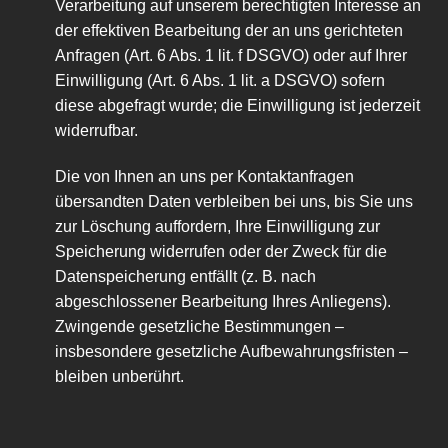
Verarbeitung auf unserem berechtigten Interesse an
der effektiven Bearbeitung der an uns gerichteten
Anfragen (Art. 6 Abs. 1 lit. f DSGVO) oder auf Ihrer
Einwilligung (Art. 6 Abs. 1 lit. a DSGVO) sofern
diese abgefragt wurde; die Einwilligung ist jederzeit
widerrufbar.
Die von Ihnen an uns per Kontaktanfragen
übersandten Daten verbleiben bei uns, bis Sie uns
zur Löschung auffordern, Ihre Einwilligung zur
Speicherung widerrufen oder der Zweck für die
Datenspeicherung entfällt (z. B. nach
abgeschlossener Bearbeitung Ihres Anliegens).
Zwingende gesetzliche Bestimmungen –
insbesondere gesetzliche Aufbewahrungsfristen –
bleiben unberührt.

—————

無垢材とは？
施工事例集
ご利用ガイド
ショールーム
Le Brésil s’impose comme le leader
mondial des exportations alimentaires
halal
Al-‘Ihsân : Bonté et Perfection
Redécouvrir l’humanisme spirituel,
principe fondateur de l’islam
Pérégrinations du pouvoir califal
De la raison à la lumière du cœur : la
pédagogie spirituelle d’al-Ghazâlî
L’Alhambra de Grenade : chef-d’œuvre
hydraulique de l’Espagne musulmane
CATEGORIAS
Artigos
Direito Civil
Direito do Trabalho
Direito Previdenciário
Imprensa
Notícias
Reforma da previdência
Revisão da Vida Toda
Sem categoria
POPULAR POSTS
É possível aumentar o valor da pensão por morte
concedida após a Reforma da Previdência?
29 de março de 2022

—————

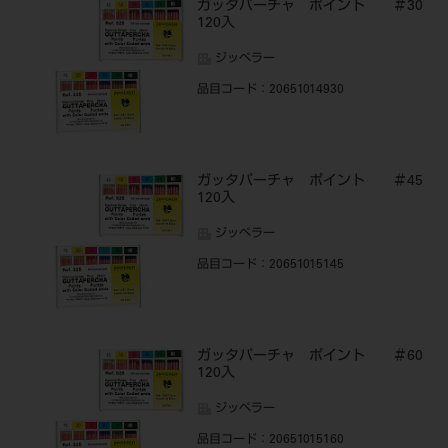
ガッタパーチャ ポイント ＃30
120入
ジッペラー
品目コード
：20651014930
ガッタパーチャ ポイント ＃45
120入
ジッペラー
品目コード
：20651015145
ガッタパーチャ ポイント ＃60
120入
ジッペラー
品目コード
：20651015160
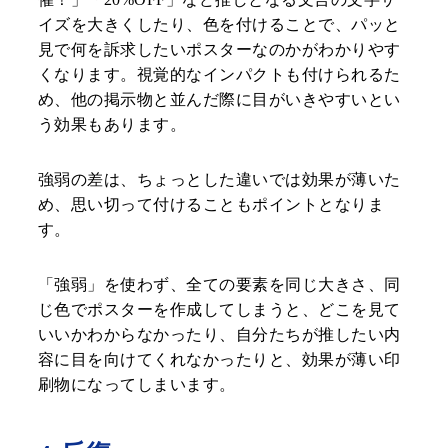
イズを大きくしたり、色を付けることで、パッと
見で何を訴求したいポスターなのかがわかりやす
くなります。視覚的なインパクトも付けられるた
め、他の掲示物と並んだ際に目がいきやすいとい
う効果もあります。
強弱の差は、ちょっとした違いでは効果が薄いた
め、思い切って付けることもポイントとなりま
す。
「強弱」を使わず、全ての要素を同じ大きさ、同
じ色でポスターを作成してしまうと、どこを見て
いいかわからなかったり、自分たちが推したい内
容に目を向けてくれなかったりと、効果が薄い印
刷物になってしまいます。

—————

What is being asked
Across the data, find each line that has "DSGVO" in it and copy that line.

Result for this exercise
Anfragen (Art. 6 Abs. 1 lit. f DSGVO) oder auf Ihrer
Einwilligung (Art. 6 Abs. 1 lit. a DSGVO) sofern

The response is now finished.